French, who teaches history, is worried about the students.

“These kids aren’t going to make it back at high school,” he said. If it were up to him, he’d phase out the program, allowing existing students to finish.

The superintendent said he’s also concerned that some may quit next year, but changes must be made, he said. Reform can’t happen while keeping the school open. “We need a fresh, clean start.”

Next year, River Valley students will have two options: regular high school or adult education. Of the current students, all but six will be old enough to attend adult education, Hanson said.

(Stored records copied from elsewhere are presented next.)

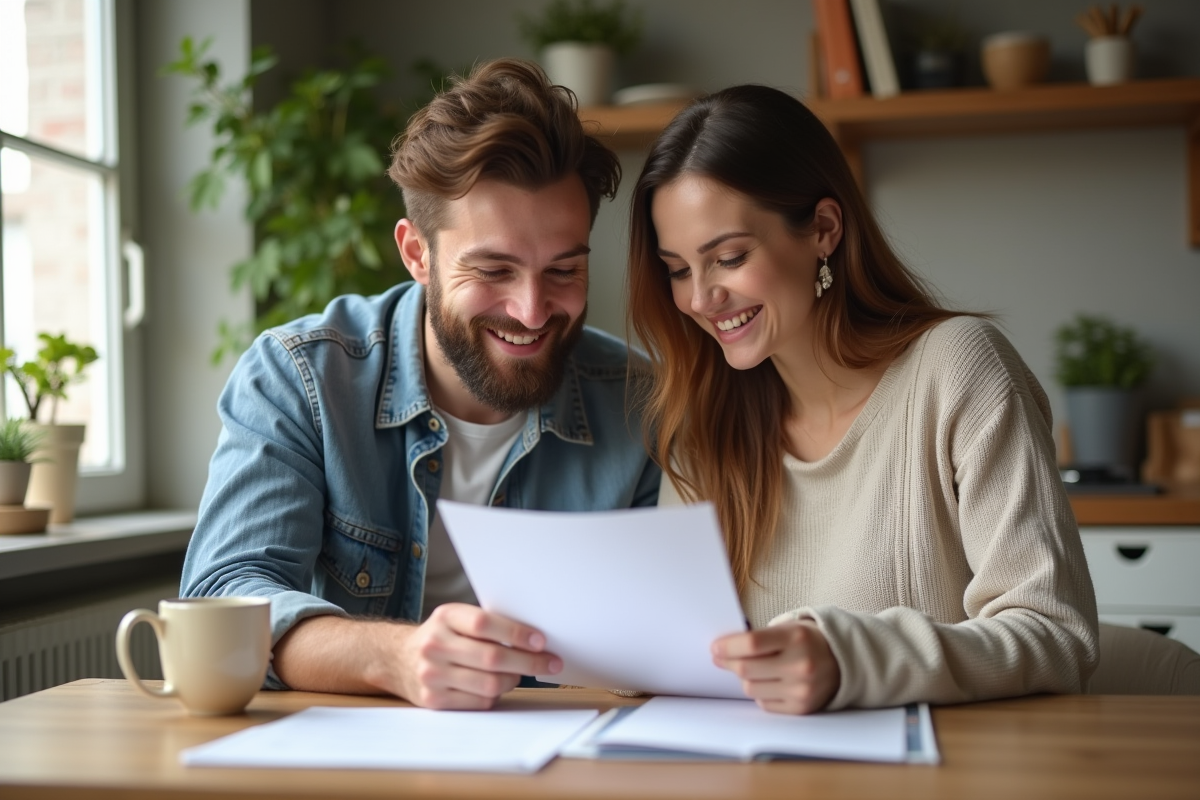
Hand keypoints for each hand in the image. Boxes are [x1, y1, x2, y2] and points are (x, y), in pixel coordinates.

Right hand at [392, 603, 561, 709]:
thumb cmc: (441, 637)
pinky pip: (479, 702)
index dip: (516, 633)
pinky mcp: (433, 700)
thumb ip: (486, 625)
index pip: (485, 625)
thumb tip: (533, 638)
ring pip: (489, 684)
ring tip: (519, 674)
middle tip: (551, 662)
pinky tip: (498, 686)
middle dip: (528, 662)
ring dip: (513, 680)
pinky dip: (495, 695)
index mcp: (445, 617)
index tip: (540, 640)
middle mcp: (435, 645)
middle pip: (492, 658)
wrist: (397, 660)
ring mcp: (432, 675)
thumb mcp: (456, 619)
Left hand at [712, 621, 840, 713]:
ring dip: (745, 678)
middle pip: (746, 669)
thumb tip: (723, 649)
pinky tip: (768, 682)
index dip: (728, 646)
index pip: (752, 643)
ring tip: (752, 669)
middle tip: (720, 657)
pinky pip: (764, 704)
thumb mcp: (788, 628)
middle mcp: (801, 664)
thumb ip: (759, 637)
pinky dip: (760, 693)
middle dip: (728, 662)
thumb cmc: (808, 641)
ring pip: (751, 688)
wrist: (843, 660)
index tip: (715, 647)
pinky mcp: (801, 708)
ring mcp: (802, 689)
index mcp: (796, 638)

Hanson is working with Leavitt Area and Livermore Falls high schools to ensure that those six have individualized education plans and whatever help they need to succeed.

Meanwhile, he’ll work with other school districts to create a regional alternative program. Existing classes of three or five students can’t be sustained, Hanson said.

The new school will adopt different ways of teaching. Hanson was not yet sure how it would be done, but the goal is to make learning more hands-on and to involve more businesses, just as the original school did. It won’t be a place to hang out.

Students won’t get referred to the alternative school because they’re misbehaving in classes, Hanson said. “You’re going to have to apply because you think that school would be a better way for you to learn.”

Hanson said he believes in alternative education. Some kids learn differently, and it’s up to administrators to come back with a program that will better resemble the original River Valley: “to be exemplary,” Hanson said.